2023 yılında Ege Denizi’nde, 7 gün içerisinde 1,3 ila 4,8 büyüklüğünde 400’den fazla deprem meydana geldi. Bu durum, bölgede meydana gelen sismik hareketliliğin devam ettiğini göstermektedir. Özellikle İzmir’de bu depremlerden sonra deniz seviyesinde gözlemlenen çekilmeler, kamuoyunda endişe yaratmıştır.
Bölgede yaşanan deniz çekilmesiyle ilgili olarak sosyal medyada birçok kullanıcı farklı görüşler paylaştı. Bu durum, kısa sürede günemin en çok konuşulan konularından biri haline geldi. Bir kullanıcı “Bence de normal değil çünkü dolunay yok. Ay hilalde gel git olmaz bu durumda” derken, bir diğeri “Bayraklı ve Çeşme’de denizler çekildi baya” şeklinde yorum yaptı. Ayrıca bazı kullanıcıların ise, “Yine mi Allah’a bırakıyoruz işimizi” ve “Ay ve güneş çekimi… Normal şeyler” gibi farklı bakış açıları sunduğu gözlemlendi.
Bu depremler hakkında değerlendirmelerde bulunan Yerbilimci Prof. Dr.

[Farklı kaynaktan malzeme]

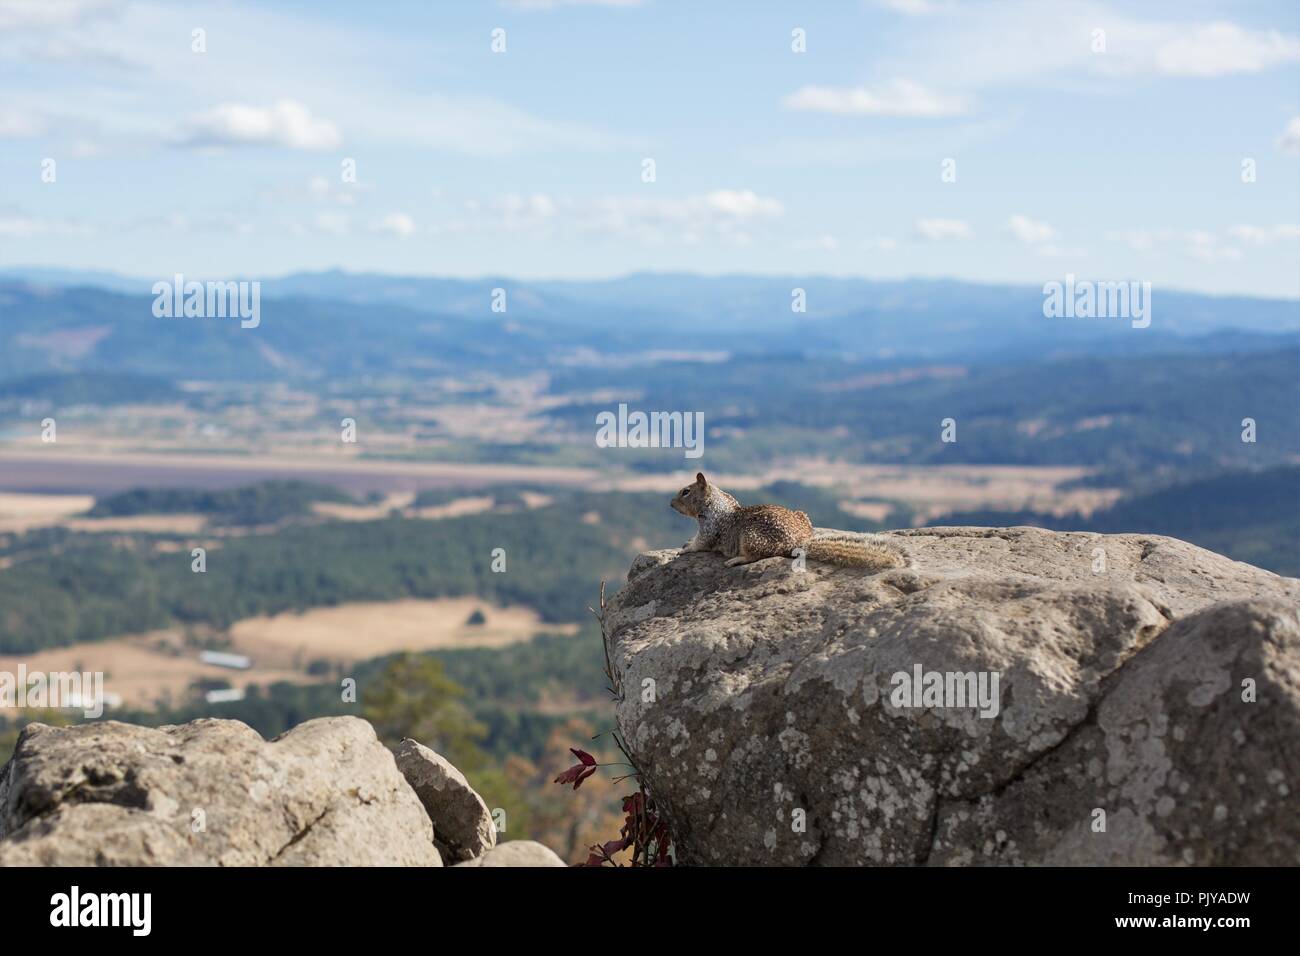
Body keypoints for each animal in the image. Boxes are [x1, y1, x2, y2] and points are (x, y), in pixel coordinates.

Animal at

Naci Görür, depremlerin sıklığına dikkat çekti. Görür, “Dün ve bugün yüzlerce deprem oluyor. En büyüğü 4.8, haliyle buralardaki adalarda dikkatli olmak lazım. Burası Muğla ile Aydın’a yakın. Burada olan depremler hissedilir depremler. Büyük olursa zarar da verebilir.” şeklinde uyarılarda bulundu. Ayrıca, yerel yönetimlerin bu süreçte, depremler sona erene kadar tedbirli olmaları gerektiğini vurguladı.
Türkiye’nin Afet ve Acil Durum Yönetimi Başkanlığı (AFAD) tarafından yapılan açıklamalara göre, Ege Denizi’nde 10.42 ile 11.26 saatleri arasında 4,2, 4,7 ve 4,8 büyüklüğünde üç adet deprem gerçekleşti. Genel olarak, bölgedeki toplam deprem sayısı 400’ü geçmiştir. AFAD sosyal medya hesaplarından yapılan duyuruda, Ege Denizi’nde 28 Ocak’tan bu yana artış gösteren depremlerin sayısının 400’ün üzerine çıktığı ve bu süreçte meydana gelen en büyük depremin 4,8 büyüklüğünde olduğu belirtildi.
Bu gelişmeler ışığında, Ege Denizi’ndeki sismik aktivitelerin kaygı verici boyutlara ulaştığı, özellikle İzmir ve çevresindeki yerleşim alanlarında halkın ve yönetimlerin dikkatli olması gerektiği ortaya çıkmaktadır. Yerbilimci uzmanların görüşleri ve sosyal medya üzerinde dönen tartışmalar, bu durumun ciddiyetini daha fazla gözler önüne seriyor. Gelecek günlerde, bölgede yaşayanların karşılaşabileceği zorluklar ve yönetimlerin atacağı adımlar merakla beklenmektedir.